The results show that increasing road salt applications in the urbanizing watershed over the past 20 years has shifted the receiving lake’s water chemistry type from the mixed SO42–-Cl–-Ca2+-Mg2+ type to the Na+-Cl- type while also strengthening and lengthening the lake’s summer stratification. The latter has been extending the period of hypoxia, which in turn promotes the remobilization of nutrient phosphorus from the bottom sediments. The study also includes estimating the salinity threshold and future timing at which point lake mixing would cease further deteriorating the lake’s ecosystem health. Overall, the results call for continued research on salt legacies in urbanizing watersheds and their long-term implications for freshwater ecosystems and regional groundwater resources.

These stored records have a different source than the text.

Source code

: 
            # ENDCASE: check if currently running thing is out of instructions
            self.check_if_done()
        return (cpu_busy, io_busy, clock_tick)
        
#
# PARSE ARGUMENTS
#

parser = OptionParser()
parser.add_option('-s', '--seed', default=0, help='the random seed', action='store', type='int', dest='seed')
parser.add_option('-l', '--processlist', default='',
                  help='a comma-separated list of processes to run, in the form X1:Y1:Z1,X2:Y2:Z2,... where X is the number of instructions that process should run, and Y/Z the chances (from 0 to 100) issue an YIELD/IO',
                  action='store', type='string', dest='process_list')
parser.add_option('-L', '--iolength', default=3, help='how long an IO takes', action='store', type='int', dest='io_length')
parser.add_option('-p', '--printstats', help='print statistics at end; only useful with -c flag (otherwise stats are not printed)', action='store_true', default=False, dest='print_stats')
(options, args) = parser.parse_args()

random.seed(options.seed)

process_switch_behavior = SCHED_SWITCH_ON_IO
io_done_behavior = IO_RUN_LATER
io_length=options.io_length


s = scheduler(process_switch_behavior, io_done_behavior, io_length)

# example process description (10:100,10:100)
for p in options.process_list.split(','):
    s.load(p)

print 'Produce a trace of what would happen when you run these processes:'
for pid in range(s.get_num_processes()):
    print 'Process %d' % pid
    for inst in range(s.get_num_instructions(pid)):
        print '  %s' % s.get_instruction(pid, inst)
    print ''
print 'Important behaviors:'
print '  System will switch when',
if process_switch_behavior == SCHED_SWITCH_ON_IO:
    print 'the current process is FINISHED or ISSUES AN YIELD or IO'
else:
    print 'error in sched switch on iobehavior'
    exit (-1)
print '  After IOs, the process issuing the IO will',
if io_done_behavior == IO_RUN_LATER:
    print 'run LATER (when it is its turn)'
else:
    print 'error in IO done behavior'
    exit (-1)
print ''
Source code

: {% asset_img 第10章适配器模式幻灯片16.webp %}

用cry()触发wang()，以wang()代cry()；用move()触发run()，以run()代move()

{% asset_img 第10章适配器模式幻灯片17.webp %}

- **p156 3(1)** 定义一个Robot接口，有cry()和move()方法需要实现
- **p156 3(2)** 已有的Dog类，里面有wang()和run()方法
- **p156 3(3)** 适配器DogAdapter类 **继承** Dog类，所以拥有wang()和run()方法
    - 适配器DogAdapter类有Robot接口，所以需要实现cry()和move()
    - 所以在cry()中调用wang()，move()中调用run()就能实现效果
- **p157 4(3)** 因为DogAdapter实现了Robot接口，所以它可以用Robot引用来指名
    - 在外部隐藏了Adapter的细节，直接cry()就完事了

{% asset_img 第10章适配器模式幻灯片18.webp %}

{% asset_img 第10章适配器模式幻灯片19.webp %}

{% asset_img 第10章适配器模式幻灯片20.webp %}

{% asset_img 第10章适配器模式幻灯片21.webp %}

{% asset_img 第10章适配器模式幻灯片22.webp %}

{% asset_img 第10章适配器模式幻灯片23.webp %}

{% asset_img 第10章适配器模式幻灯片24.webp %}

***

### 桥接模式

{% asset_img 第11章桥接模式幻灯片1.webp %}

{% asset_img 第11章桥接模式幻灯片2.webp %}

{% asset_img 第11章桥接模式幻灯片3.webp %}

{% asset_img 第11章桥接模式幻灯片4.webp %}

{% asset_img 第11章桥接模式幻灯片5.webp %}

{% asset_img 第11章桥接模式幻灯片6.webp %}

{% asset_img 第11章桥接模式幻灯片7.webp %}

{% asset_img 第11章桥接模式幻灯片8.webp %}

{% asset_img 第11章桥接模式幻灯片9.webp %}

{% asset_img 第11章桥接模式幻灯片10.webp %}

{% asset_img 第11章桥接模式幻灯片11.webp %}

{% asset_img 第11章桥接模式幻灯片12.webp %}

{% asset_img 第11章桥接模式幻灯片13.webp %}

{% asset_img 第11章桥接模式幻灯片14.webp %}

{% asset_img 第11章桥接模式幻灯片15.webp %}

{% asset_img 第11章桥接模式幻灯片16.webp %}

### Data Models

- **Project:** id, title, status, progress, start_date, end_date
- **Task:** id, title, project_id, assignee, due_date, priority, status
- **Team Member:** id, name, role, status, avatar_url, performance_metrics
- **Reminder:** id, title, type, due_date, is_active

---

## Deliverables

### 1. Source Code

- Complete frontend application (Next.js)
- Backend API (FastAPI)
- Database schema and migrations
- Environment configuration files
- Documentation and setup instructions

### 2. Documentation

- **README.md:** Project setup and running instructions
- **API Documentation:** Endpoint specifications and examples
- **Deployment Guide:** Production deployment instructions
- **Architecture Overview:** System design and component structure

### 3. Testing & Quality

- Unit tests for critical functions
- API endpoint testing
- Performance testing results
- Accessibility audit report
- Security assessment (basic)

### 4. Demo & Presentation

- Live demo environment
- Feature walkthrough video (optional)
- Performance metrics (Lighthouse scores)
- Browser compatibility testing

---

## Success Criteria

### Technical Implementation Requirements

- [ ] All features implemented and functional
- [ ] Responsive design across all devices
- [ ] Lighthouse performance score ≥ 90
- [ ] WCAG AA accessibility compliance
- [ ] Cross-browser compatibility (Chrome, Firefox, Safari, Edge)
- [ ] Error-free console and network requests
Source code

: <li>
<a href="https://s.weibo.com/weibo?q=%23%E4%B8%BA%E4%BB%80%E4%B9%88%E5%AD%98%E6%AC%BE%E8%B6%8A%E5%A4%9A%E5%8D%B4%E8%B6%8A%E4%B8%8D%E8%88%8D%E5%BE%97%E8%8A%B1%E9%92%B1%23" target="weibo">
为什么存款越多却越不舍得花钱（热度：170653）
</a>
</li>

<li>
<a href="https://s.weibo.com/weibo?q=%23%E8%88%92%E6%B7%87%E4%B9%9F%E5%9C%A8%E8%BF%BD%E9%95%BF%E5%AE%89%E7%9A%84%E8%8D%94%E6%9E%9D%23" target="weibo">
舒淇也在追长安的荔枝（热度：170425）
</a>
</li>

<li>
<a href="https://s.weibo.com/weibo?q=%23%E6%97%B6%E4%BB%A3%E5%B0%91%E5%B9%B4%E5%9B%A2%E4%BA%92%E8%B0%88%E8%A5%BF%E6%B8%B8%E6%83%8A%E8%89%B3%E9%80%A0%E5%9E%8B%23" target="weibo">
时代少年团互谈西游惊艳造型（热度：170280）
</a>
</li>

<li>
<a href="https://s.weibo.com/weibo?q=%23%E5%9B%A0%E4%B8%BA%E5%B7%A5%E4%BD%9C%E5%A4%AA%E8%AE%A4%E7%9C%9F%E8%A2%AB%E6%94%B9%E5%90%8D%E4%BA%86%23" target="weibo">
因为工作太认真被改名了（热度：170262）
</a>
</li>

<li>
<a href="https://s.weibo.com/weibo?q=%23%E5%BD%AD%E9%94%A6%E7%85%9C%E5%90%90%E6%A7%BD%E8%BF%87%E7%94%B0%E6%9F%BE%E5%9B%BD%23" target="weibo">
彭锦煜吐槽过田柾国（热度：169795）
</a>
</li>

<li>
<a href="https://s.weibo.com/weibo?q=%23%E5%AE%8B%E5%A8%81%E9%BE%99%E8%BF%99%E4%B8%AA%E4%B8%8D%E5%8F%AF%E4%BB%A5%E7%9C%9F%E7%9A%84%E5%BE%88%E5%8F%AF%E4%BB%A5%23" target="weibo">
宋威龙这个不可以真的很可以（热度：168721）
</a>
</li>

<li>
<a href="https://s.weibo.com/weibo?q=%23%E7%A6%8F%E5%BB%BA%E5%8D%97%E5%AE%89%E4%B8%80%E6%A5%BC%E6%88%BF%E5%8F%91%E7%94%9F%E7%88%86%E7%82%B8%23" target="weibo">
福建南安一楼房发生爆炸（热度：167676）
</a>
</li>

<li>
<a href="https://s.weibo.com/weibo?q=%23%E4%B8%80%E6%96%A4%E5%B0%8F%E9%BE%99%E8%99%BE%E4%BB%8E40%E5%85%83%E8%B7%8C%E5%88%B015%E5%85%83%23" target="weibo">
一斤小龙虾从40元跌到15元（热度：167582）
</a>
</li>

The published paper is open access and can be found online: https://www.sciencedirect.com/science/article/pii/S0883292724000337
Paper reference:
Radosavljevic J., Slowinski S., Rezanezhad F., Shafii M., Gharabaghi B. and Van Cappellen P. (2024) Road salt-induced salinization impacts water geochemistry and mixing regime of a Canadian urban lake. Applied Geochemistry 162, 105928.